* _TRECHO_:
..........

Mas, há práticas justas dentro deste mercado. Um exemplo é a startup Nosso Mangue, que busca reunir oportunidades que existem no estado alagoano. Rico em manguezais, o estado ocupa a 16ª posição do ranking da Plataforma Cazul em estoque de carbono brasileiro pelo ecossistema, com capacidade de estocar 8,2 milhões de toneladas de CO2. As abordagens adotadas pela empreendedora Mayris Nascimento são também recomendadas pelo relatório da Cazul, e estão pautadas na cooperação de conhecimentos das comunidades tradicionais e científicos. A venda de créditos, segundo Mayris, se dá a partir da recuperação e conservação diárias de manguezais realizados pelas comunidades ribeirinhas, que atuam em parceria. Trata-se de um modelo de negócios de impacto socioambiental, que alia a conservação do manguezal com a geração de renda sustentável para as comunidades locais através do turismo regenerativo e o plantio e recuperação de manguezais. Com esse trabalho de cuidado dos manguezais pelas comunidades locais, a startup comercializa créditos de carbono para indústrias, empresas e instituições que precisam realizar a compensação ambiental.

..........

* _ITENS_:
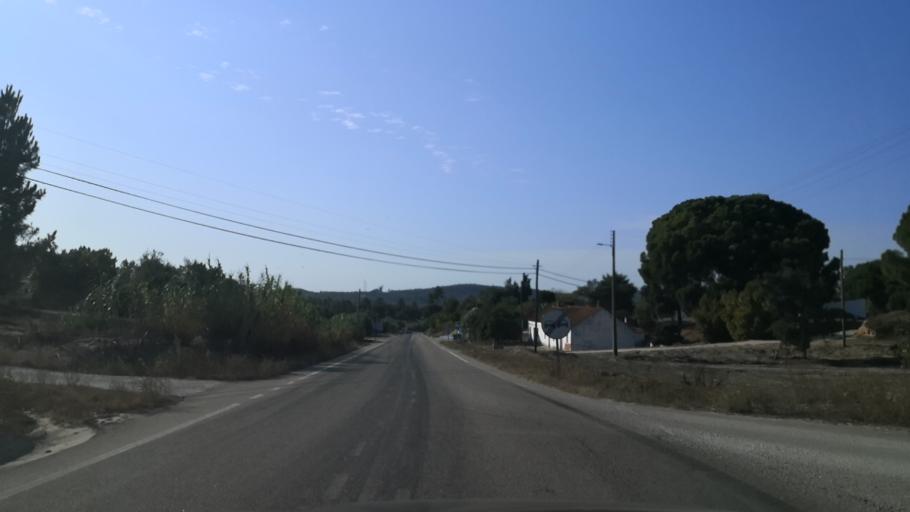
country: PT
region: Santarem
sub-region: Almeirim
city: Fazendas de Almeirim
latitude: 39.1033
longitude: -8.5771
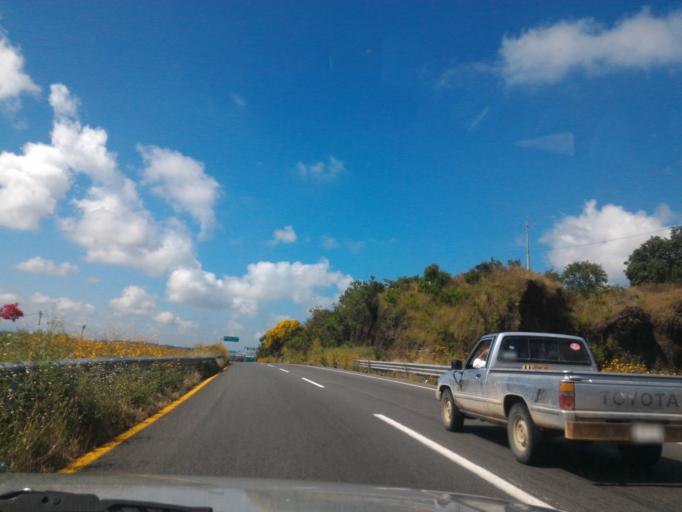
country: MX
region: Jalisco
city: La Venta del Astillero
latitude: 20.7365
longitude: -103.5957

..........

* _INSTRUÇÕES_:
**a.** Transcreva sem alterações todas as linhas da listagem de locais de captura, deixando as imagens de fora.
**b.** Prossiga com o trecho sobre a startup Nosso Mangue e os créditos de carbono a partir da última frase apresentada.

* _RESPOSTAS_:
**a.**
country: PT
region: Santarem
sub-region: Almeirim
city: Fazendas de Almeirim
latitude: 39.1033
longitude: -8.5771
country: MX
region: Jalisco
city: La Venta del Astillero
latitude: 20.7365
longitude: -103.5957

**b.**
Mayris Nascimento apresentou seu modelo de negócio no dia 30 de outubro, no Business and Finance Hub, na COP 16, durante o painel “Soluções integradas baseadas na biodiversidade para adaptação às mudanças climáticas”. Créditos: Mayris Nascimento/ Reprodução

O relatório da Cazul destaca a importância de apoiar instituições e projetos que atuam na conservação e restauração dos manguezais, assim como ressalta outras seis ações direcionadas para a sociedade proteger o ecossistema. Dentre as ações, está incentivar a busca pela informação sobre a importância dos manguezais e o compartilhamento desse conhecimento com amigos e familiares. Com o conhecimento em mãos as demais ações podem ser mais facilmente contempladas, já que conhecimento precede conservação. Através da prática do turismo responsável, pode-se transformar a relação do ser humano com os manguezais por meio da sensibilização e educação, e contribuir com a comunidade local. Nesse sentido, da próxima vez que for curtir uma praia, inclua um passeio pelo manguezal. Esta é uma forma de protegê-lo e de contribuir para reduzir as pegadas de carbono. 

Créditos: Oceano Sem Mistérios: Carbono Azul/ Reprodução

O Blog Um Oceano tem parceria com a Rede Ressoa Oceano


Juliana Di Beo

sou bióloga pela Universidade Estadual de Campinas (Unicamp) e bolsista Mídia-Ciência Fapesp pelo Laboratório de Estudos Avançados em Jornalismo (Labjor) da Unicamp. Atuo com comunicação científica para fortalecer a cultura oceânica e o acesso aberto ao conhecimento na Rede Ressoa Oceano.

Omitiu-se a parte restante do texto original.